▸ **Trecho fornecido**:
· · · · ·
Com a coesão europeia ameaçada por esta série de questões graves (de natureza interna ou externa), os problemas da migração em massa e o desafio que esta representa para a integração continuam a ser uma questão muito valorizada pelas populações e depois da pausa nas travessias de migrantes ditada pela Covid-19 (também esta causadora de tensões recorrentes sobre a sua resposta à pandemia, principalmente no que diz respeito à distribuição de vacinas), começam a refazer-se as rotas, principalmente a partir da Líbia, pelo que será apenas uma questão de tempo até que os políticos sejam vítimas da sua habitual retórica e dos seus passes de mágica sobre os “benefícios” da migração em massa para reequilibrar a distorcida pirâmide etária europeia, sem as devidas políticas de acompanhamento e integração ou assimilação cultural.

Por outro lado, a acreditar nas agências de apostas o favorito é a Itália (3/1), seguida da Grécia (6/1) e da Polónia (7/1), com Portugal a surgir apenas em 10º lugar (16/1), depois da Espanha (8º lugar, com 14/1) ou dos fundadores França e Holanda, em 4º e 5º lugar, com 8/1 e 12/1, respectivamente, mas recorde-se que eles nem sempre fazem a escolha certa, como se comprovou no caso do Brexit.
· · · · ·
▸ **Lista de dados**:
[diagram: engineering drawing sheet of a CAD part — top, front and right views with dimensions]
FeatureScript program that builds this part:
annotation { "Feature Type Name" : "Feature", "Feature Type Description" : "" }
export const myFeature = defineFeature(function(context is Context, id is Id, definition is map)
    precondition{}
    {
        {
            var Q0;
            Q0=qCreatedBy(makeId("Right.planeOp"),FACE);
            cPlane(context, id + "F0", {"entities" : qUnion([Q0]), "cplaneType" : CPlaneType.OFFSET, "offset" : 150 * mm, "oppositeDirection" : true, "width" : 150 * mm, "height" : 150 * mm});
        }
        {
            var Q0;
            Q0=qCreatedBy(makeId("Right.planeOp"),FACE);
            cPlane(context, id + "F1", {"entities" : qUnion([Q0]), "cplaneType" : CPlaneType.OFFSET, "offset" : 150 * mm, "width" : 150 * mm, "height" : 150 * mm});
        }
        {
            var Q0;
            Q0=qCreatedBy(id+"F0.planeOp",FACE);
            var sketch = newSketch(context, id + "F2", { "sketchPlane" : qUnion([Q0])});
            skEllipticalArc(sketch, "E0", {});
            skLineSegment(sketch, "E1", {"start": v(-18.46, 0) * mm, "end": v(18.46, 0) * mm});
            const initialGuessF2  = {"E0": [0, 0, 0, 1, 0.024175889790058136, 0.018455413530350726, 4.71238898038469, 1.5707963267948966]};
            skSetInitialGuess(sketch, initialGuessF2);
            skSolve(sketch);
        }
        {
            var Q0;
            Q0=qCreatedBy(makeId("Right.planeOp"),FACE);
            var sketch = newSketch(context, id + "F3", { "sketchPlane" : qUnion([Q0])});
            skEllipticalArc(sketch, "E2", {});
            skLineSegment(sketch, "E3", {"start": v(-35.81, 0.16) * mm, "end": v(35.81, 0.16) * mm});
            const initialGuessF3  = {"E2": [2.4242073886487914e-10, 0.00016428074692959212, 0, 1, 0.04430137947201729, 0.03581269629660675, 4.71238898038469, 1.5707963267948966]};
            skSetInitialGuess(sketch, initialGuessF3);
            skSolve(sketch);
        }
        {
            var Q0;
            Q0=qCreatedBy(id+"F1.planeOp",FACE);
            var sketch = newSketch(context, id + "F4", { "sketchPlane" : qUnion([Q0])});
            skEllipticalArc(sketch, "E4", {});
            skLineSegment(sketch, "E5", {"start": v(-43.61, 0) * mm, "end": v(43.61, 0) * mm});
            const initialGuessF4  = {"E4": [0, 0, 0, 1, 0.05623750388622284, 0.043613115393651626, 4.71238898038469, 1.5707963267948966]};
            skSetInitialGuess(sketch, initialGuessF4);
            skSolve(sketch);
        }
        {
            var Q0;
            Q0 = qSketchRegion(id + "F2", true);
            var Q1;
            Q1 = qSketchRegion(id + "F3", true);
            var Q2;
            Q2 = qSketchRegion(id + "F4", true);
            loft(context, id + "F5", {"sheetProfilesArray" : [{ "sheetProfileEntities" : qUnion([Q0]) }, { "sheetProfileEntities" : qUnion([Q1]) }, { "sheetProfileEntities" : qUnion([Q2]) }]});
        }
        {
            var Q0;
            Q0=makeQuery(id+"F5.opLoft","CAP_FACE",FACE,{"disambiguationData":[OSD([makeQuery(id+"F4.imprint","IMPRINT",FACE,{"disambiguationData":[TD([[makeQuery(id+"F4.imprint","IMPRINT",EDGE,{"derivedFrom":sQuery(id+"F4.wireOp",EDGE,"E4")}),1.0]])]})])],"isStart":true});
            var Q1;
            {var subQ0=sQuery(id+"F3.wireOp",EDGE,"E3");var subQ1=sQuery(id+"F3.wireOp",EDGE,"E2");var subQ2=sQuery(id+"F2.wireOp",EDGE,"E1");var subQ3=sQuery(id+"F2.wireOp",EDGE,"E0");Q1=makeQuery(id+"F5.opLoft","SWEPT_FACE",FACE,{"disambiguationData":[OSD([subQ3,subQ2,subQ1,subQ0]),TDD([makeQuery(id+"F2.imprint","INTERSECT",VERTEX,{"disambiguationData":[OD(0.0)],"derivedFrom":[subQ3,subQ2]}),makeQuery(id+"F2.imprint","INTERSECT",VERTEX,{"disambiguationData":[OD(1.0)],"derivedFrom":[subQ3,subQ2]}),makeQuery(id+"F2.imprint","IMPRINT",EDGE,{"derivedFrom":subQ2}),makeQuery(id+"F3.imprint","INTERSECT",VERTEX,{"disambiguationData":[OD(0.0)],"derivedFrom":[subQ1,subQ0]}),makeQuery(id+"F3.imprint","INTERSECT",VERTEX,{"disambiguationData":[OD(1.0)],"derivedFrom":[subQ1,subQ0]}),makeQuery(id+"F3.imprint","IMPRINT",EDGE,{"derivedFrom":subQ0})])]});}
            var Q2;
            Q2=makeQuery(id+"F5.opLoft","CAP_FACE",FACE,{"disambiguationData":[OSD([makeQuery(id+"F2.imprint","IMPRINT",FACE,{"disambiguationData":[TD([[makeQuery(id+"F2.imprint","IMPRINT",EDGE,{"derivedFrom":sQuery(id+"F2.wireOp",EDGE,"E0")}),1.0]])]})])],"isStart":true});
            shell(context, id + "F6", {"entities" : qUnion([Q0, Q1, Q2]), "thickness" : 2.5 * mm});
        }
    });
· · · · ·
▸ **O seu objetivo**: Repita, sem mudar nada, a parte do trecho fornecido que começa em "Por outro lado, a" e vai até "caso do Brexit.".

▸ **Resposta do exercício**:
Por outro lado, a acreditar nas agências de apostas o favorito é a Itália (3/1), seguida da Grécia (6/1) e da Polónia (7/1), com Portugal a surgir apenas em 10º lugar (16/1), depois da Espanha (8º lugar, com 14/1) ou dos fundadores França e Holanda, em 4º e 5º lugar, com 8/1 e 12/1, respectivamente, mas recorde-se que eles nem sempre fazem a escolha certa, como se comprovou no caso do Brexit.